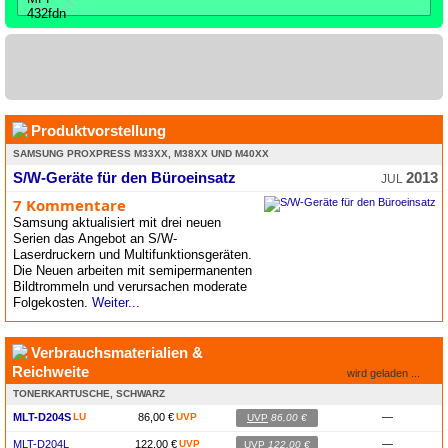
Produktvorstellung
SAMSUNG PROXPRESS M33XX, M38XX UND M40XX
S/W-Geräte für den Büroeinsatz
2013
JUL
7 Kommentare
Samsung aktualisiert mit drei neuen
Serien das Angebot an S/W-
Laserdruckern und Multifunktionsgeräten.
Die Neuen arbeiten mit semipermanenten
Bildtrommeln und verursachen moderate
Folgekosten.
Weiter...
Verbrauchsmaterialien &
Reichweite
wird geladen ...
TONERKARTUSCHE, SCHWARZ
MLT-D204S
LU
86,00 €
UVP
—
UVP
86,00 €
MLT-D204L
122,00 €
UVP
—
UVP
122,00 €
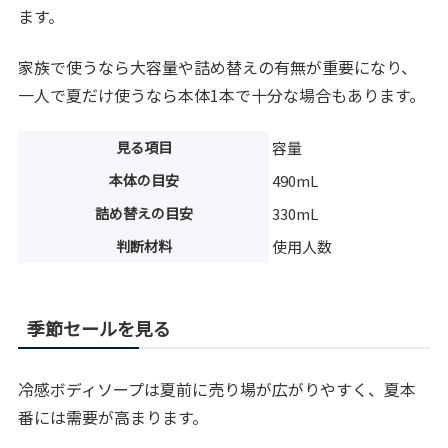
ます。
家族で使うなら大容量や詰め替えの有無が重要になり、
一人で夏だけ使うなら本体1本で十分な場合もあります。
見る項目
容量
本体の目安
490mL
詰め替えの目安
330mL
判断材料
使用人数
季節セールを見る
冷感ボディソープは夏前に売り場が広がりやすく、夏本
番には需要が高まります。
========
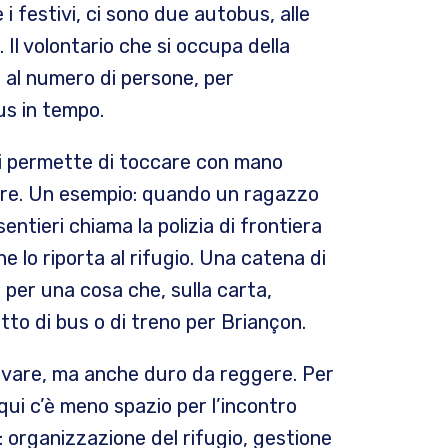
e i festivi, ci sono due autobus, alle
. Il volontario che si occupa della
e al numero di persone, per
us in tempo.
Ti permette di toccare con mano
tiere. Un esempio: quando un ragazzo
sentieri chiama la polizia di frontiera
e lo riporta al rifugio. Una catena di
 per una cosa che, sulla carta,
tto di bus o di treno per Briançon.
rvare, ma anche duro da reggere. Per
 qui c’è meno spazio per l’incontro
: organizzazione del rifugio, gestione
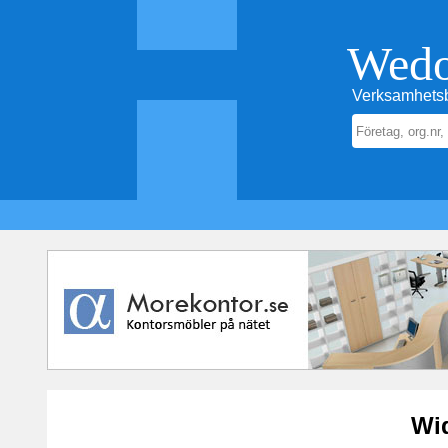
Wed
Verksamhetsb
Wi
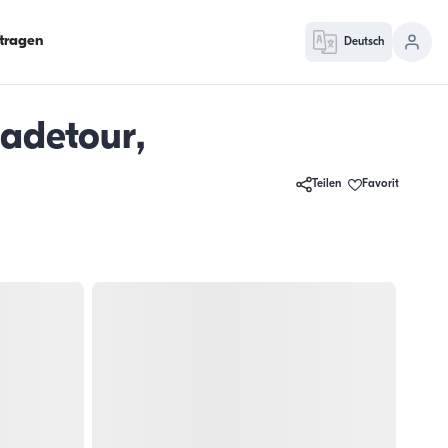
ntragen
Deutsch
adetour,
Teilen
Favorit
========
◆ Instructions to follow
Show every line of the data above that contains the word "rifugio". Case matters.

◆ Response to the task
e lo riporta al rifugio. Una catena di
: organizzazione del rifugio, gestione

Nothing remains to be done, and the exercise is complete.